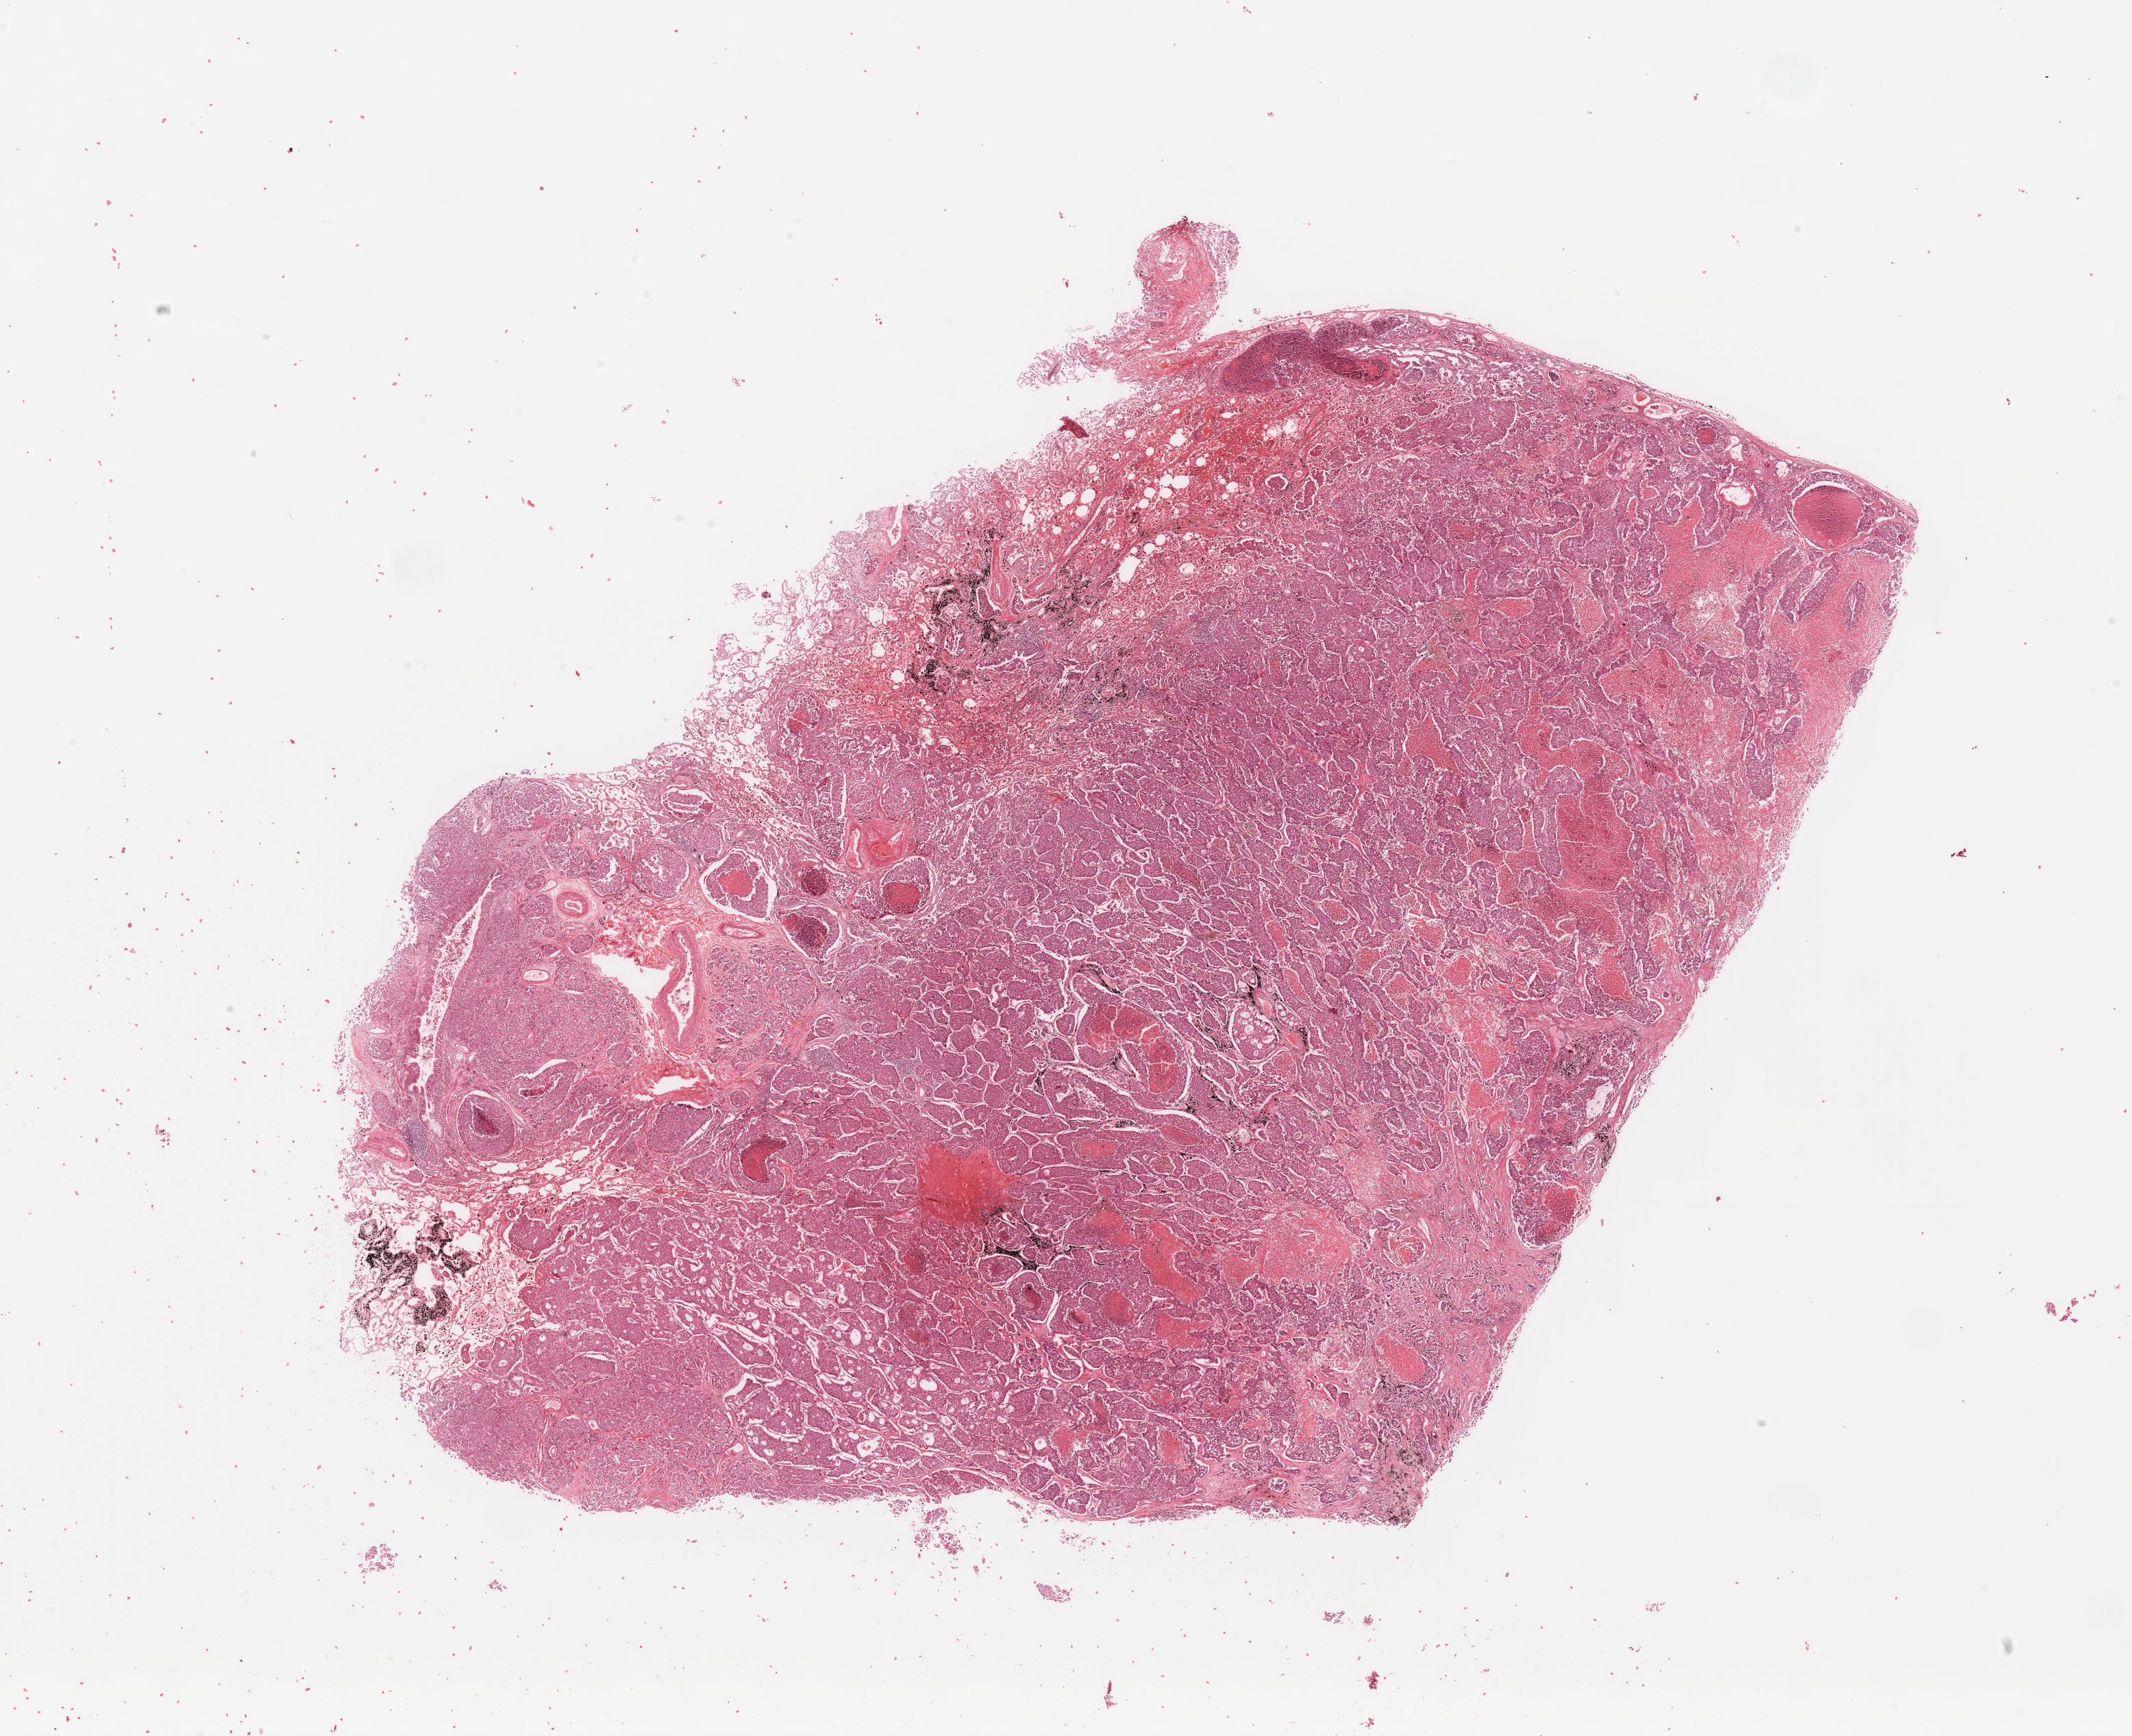
Digitized H&E tissue section (whole slide), low-resolution overview of the scanned area, about 24.6 x 20.0 mm (slide scanned at 20x). Tumour tissue sample, lung. Patient: male, age 56 years. Histologic grade: G3 (poorly differentiated).
- histologic diagnosis: Adenocarcinoma, NOS
- AJCC pathologic stage: IIIA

Aim of the exercise
Repeat the lines above, from the one containing "- histologic diagnosis: Adenocarcinoma, NOS" to the final line, word for word and with nothing else.

Your solution
- histologic diagnosis: Adenocarcinoma, NOS
- AJCC pathologic stage: IIIA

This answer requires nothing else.